Problem details:
When a line in the entries below contains "Authorised", tally it; give the tally with nothing added.

Data to process:
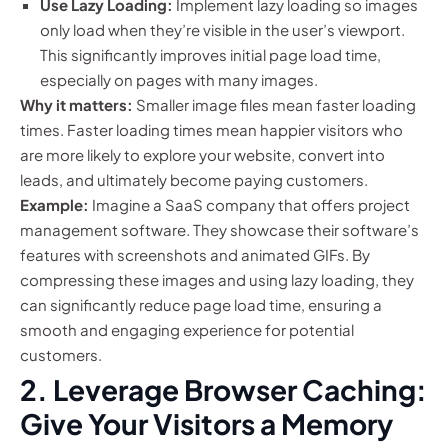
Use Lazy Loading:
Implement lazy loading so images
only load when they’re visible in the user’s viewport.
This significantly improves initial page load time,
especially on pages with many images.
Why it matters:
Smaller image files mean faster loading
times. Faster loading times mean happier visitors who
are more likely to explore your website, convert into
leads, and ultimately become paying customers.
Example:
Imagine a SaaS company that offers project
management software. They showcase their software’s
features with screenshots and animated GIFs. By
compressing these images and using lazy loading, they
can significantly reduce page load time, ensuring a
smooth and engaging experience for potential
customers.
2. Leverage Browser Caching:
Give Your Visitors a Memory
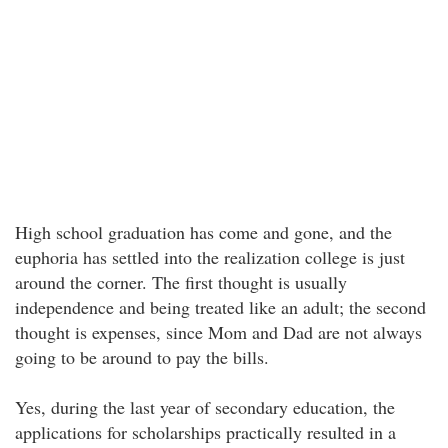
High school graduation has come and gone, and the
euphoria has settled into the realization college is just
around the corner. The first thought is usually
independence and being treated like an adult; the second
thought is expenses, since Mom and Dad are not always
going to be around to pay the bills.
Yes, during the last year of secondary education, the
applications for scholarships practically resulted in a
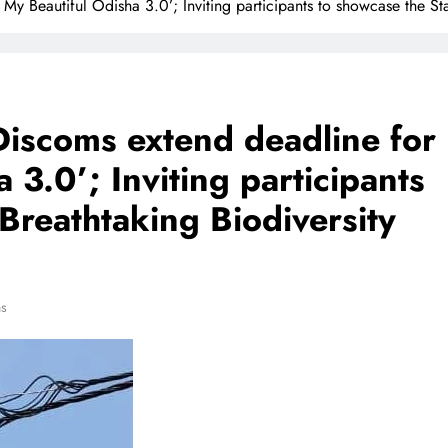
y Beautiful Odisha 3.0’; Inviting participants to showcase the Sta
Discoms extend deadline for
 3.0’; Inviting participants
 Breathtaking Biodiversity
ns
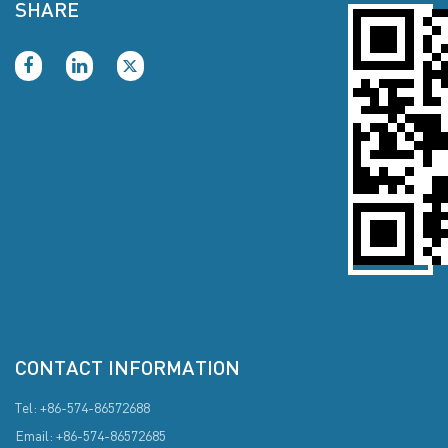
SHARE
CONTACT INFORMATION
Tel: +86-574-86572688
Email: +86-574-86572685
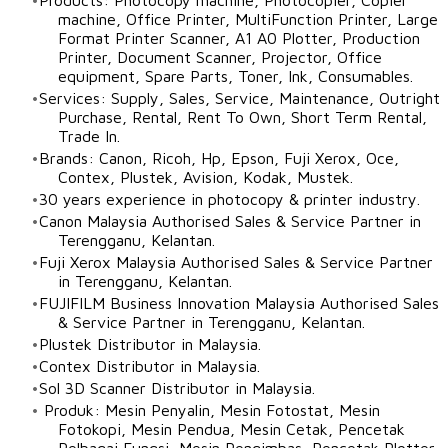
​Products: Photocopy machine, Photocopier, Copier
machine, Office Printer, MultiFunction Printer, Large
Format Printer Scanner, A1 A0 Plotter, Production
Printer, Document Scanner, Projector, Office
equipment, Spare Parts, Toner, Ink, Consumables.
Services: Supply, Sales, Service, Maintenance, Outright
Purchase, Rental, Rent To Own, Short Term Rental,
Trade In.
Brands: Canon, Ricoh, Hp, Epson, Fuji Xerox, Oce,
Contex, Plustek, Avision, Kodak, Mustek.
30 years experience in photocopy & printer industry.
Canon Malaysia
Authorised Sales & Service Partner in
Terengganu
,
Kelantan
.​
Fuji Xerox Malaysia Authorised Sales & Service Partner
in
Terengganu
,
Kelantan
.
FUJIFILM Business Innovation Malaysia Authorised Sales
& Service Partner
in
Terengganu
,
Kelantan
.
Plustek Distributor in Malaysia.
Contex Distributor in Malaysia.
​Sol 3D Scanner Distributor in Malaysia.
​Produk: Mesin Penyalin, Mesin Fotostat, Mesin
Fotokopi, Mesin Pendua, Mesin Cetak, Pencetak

==

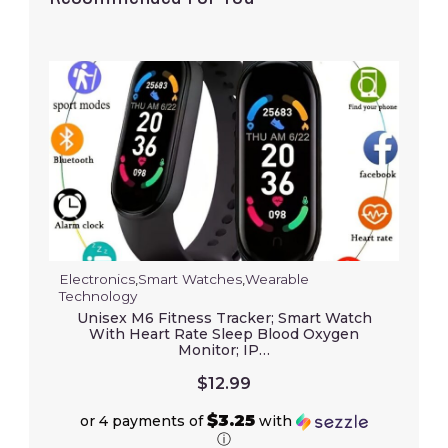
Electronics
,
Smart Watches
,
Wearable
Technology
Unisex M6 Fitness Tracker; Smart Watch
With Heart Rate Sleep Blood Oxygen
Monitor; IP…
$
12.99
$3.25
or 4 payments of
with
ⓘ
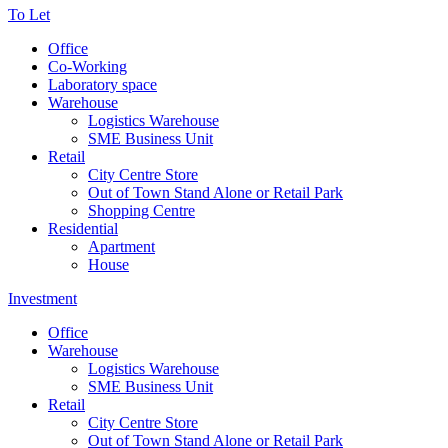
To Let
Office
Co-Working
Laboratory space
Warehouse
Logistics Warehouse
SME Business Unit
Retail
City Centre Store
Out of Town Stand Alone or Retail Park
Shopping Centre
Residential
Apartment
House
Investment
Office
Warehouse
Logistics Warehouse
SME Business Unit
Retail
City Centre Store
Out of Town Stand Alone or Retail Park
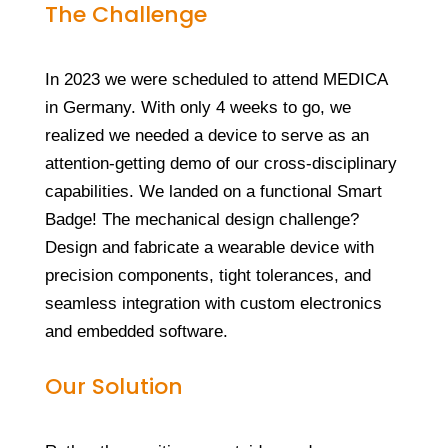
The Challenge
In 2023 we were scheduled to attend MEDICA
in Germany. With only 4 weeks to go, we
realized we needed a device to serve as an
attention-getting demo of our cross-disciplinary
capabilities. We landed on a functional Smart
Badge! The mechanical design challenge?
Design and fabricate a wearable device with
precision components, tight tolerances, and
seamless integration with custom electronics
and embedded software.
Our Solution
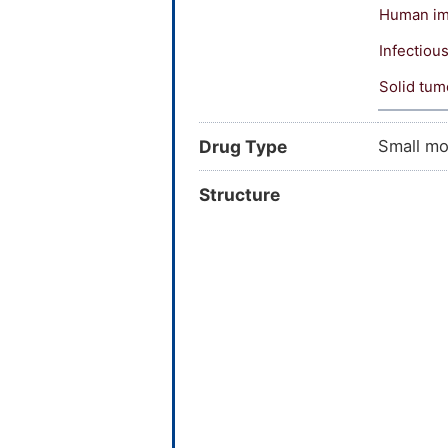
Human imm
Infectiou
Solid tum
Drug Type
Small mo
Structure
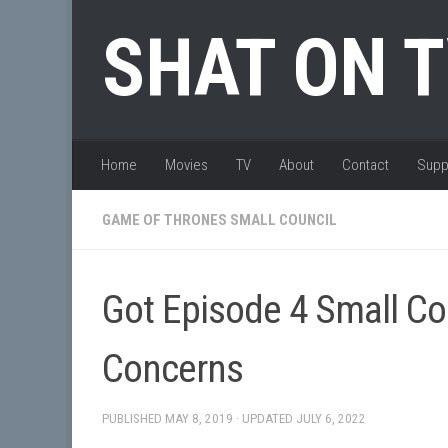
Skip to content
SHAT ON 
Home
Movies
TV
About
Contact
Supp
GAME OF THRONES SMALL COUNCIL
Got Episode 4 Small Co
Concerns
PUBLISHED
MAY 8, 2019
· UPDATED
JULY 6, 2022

Response to this exercise:
3